In den vergangenen drei Tagen warfen die US-geführten Streitkräfte insgesamt 3000 Bomben über dem Irak ab. Dadurch sei die irakische Armee erheblich geschwächt worden, berichtete CNN unter Berufung auf das Pentagon. Zwischen US-Einheiten und irakischen Elite-Truppen der Republikanischen Garde kam es am Montag südlich Bagdads zu erbitterten Kämpfen. Laut der britischen BBC waren es die „ersten ernsthaften Zusammenstöße“ mit den auf 60.000 Mann geschätzten Garde-Truppen. Die US-Armee habe damit „die Stärke der irakischen Einheiten testen“ wollen.

Im Südirak erzielten die britischen Streitkräfte im Raum Basra laut BBC ihre „bisher größten Erfolge“. Die rund 200.000 Einwohner zählende Stadt As Subayr sei nach „heftigen Gefechten“ jetzt unter britischer Kontrolle, berichtete der Sender.
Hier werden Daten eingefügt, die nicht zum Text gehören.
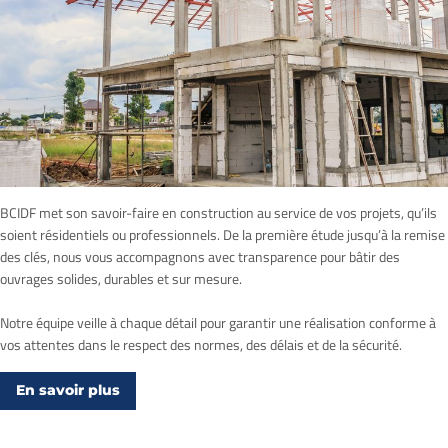
BCIDF met son savoir-faire en construction au service de vos projets, qu’ils
soient résidentiels ou professionnels. De la première étude jusqu’à la remise
des clés, nous vous accompagnons avec transparence pour bâtir des
ouvrages solides, durables et sur mesure.
Notre équipe veille à chaque détail pour garantir une réalisation conforme à
vos attentes dans le respect des normes, des délais et de la sécurité.
En savoir plus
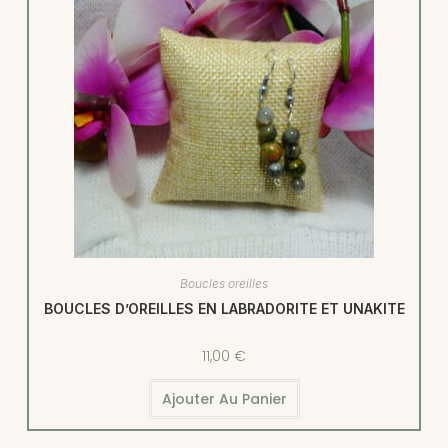
Boucles oreilles
BOUCLES D’OREILLES EN LABRADORITE ET UNAKITE
11,00
€
Ajouter Au Panier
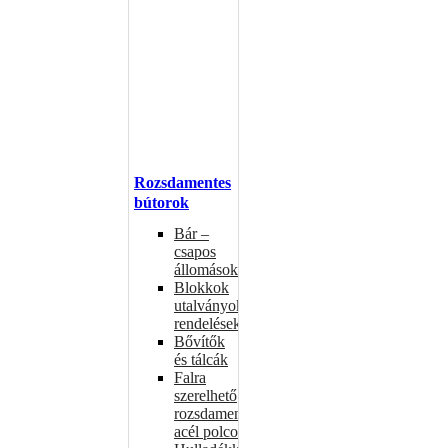
Rozsdamentes
bútorok
Bár –
csapos
állomások
Blokkok
utalványokhoz,
rendelésekhez
Bővítők
és tálcák
Falra
szerelhető
rozsdamentes
acél polcok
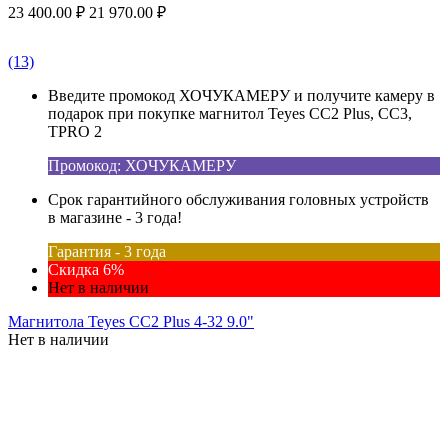
23 400.00
₽
21 970.00
₽
(13)
Введите промокод ХОЧУКАМЕРУ и получите камеру в
подарок при покупке магнитол Teyes CC2 Plus, CC3,
TPRO 2
Промокод: ХОЧУКАМЕРУ
Срок гарантийного обслуживания головных устройств
в магазине - 3 года!
Гарантия - 3 года
Скидка 6%
Нет в наличии
Магнитола Teyes CC2 Plus 4-32 9.0"
Нет в наличии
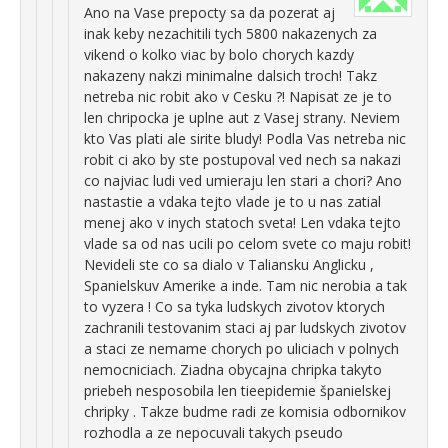
Ano na Vase prepocty sa da pozerat aj
inak keby nezachitili tych 5800 nakazenych za
vikend o kolko viac by bolo chorych kazdy
nakazeny nakzi minimalne dalsich troch! Takz
netreba nic robit ako v Cesku ?! Napisat ze je to
len chripocka je uplne aut z Vasej strany. Neviem
kto Vas plati ale sirite bludy! Podla Vas netreba nic
robit ci ako by ste postupoval ved nech sa nakazi
co najviac ludi ved umieraju len stari a chori? Ano
nastastie a vdaka tejto vlade je to u nas zatial
menej ako v inych statoch sveta! Len vdaka tejto
vlade sa od nas ucili po celom svete co maju robit!
Nevideli ste co sa dialo v Taliansku Anglicku ,
Spanielskuv Amerike a inde. Tam nic nerobia a tak
to vyzera ! Co sa tyka ludskych zivotov ktorych
zachranili testovanim staci aj par ludskych zivotov
a staci ze nemame chorych po uliciach v polnych
nemocniciach. Ziadna obycajna chripka takyto
priebeh nesposobila len tieepidemie španielskej
chripky . Takze budme radi ze komisia odbornikov
rozhodla a ze nepocuvali takych pseudo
Militärsprecher Piers Hankinson sprach von „brutalen Straßenkämpfen“. Jetzt aber sei die Herrschaft des irakischen Staatschefs Saddam Hussein in As Subayr „ein für alle Mal vorbei“.

Im Nordirak rückten kurdische Truppen unterdessen weiter in Gebiete vor, die von der irakischen Armee aufgegeben wurden. Die irakischen Streitkräfte zögen sich weiter in Richtung der “Ölstadt“ Kirkuk zurück, sagte der zur Kurdischen Demokratischen Partei (KDP) gehörende Kommandeur Abdulrahman Kawrini am Montag vor Journalisten in Erbil. KDP-Sprecher Hoshyar Sibari erklärte ohne weitere Details zu nennen, die Nordfront werde bald einsatzbereit sein und im Krieg eine entscheidende Rolle spielen. US-Kampfflugzeuge bombardierten am Montag im Nordirak erneut mutmaßliche Stellungen irakischer Truppen.

US-Außenminister Colin Powell wird an diesem Dienstag zu Gesprächen in Ankara erwartet, wo er die türkische Regierung davon überzeugen will, keine Truppen in den Norden des Iraks zu schicken.